The Red Bulls have struck another corporate partnership, signing a large deal with Bayer AG, one of the largest pharmaceutical firms in New Jersey.
Bayer will serve as the life sciences partner for the team, and will work with the Red Bulls to produce "community services initiatives." One example will be Bayer serving as presenting partner for the Sept. 11 New York Red Bulls match against the Chicago Fire, where 9/11 first responders and military veterans will be honored at the game.
This deal is the first major one executed under Darren Meyer, the team's newest Director of Marketing Partnerships and Premium Services. Moreover, this is the second major deal this year, following the deal signed with Yanmar.
Joshua Burd of NJBiz.com broke the news, as the Red Bulls continue to pursue expanding their corporate support. Although the deal with the Red Bulls will be the first with a Major League Soccer team, it is not their first flirtation with soccer. For those familiar with the Bundesliga, Bayer 04 Leverkusen was started by the firm in 1904 as a club for employees of the firm, and grew tremendously in the last 111 years.
"The opportunity to partner with a major sports franchise like the New York Red Bulls, that shares this dedication, is a perfect match," Raymond F. Kerins, Jr., Senior Vice President of Bayer said in a statement.
"This partnership is about working together to improve the lives of individuals across New York and New Jersey."
This foray into more business deals stemming from Marc de Grandpre's campaign to fill up the luxury suites at the Arena with more business partners. As of March 2015, 22 of the 32 boxes are occupied by big New Jersey firms.

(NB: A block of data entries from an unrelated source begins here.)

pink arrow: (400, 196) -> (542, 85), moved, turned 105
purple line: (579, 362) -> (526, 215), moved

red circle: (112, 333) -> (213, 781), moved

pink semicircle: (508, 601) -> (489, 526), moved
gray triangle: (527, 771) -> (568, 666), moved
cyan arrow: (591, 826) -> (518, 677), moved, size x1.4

The strides made in this aspect of the game is remarkable, but it could seem that these deals stem from a sense of urgency.

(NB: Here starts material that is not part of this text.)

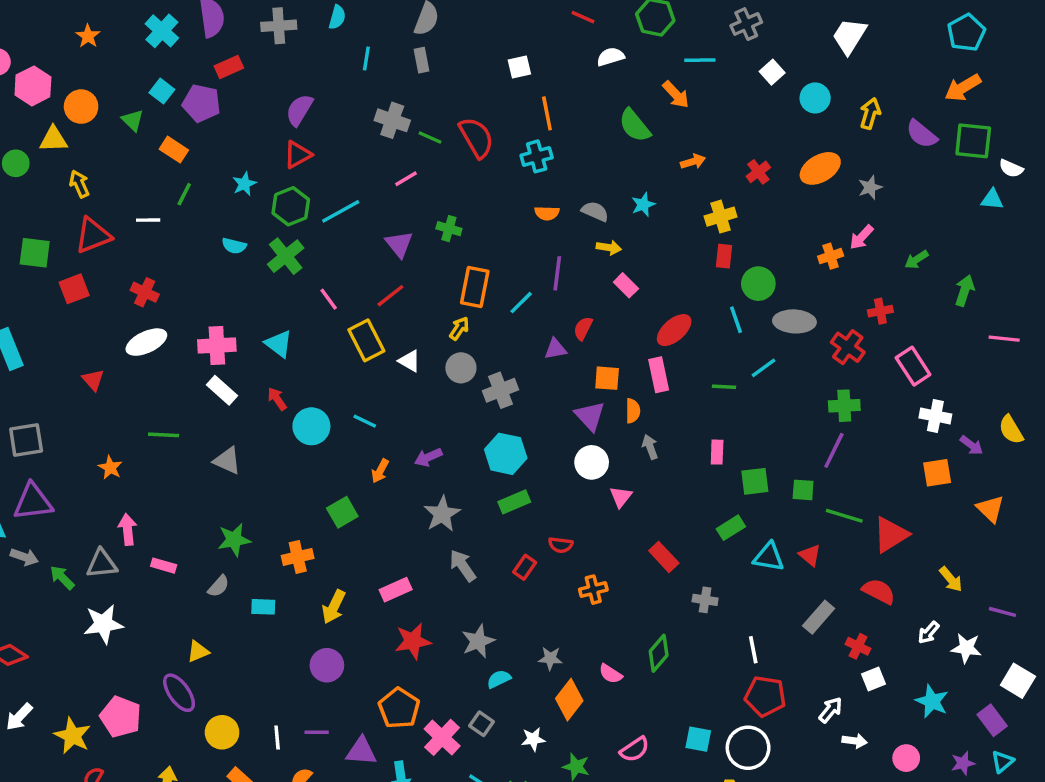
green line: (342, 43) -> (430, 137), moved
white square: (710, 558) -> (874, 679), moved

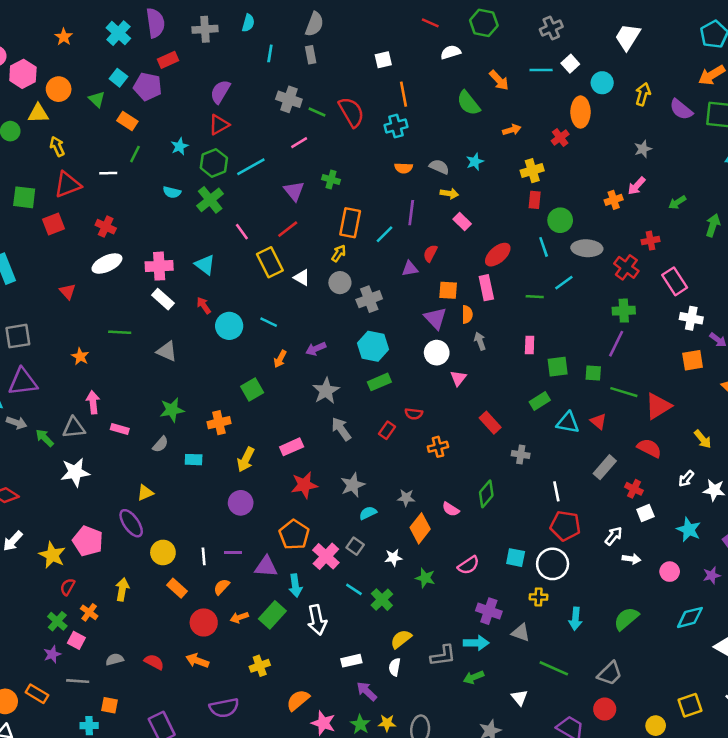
cyan line: (700, 60) -> (541, 70), moved
orange ellipse: (820, 168) -> (581, 112), moved, turned -60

Rumors have been spun around that the team's budget has been tightening since the departure of Thierry Henry and Tim Cahill, coupled with the fact the team lacks an MLS Cup. As of the last several years, the New York Red Bulls had quite a large budget, regarding salaries, but this year they're on the opposite polar end of the spectrum.
Per a 2012 Forbes report, the New York Red Bulls had taken an operating hit, as they had the largest operating losses of any MLS side. Although it seems there was no immediate reaction then, the numbers could be catching up with the Red Bulls offices. Salzburg surely had expected a larger ROI after bringing in big name players and a top-notch stadium, but sadly they fell just short of their chase for the MLS Cup.
With another season upon the team, another overhaul came about. New staff were brought in, some players were dropped, and Bradley Wright-Phillips received a pay-grade increase, achieving Designated Player status. Overall, it seems the team's budget is only about a third of what it was when Henry and Cahill were present.
As mentioned in the cited NJBiz article, a year before, only six suites were occupied by corporate partners. Now, 22 call those suites their home game seats. Although the details of each deal were not disclosed (other than the cost of leasing the box: $100,000 per year), it remains clear that the team is looking for local money to help fund the team's operations.
If one has been to many games the past several years - you're sure to have received an Affinity, Prudential, or Blue Cross rally towel. Not that it should imply potential divestment, but that they understand that MLS is a different market than Germany's or Austria's leagues.
Moving forward, one would be remiss to say these deals will not continue. The team has to be able to operate and sustain itself now, and perhaps prove to Red Bull the investments are paying off. Should that be the case - more investments may follow, and the team may dish out large money for future transfer fees. Time will tell, but the pendulum is moving in the right direction.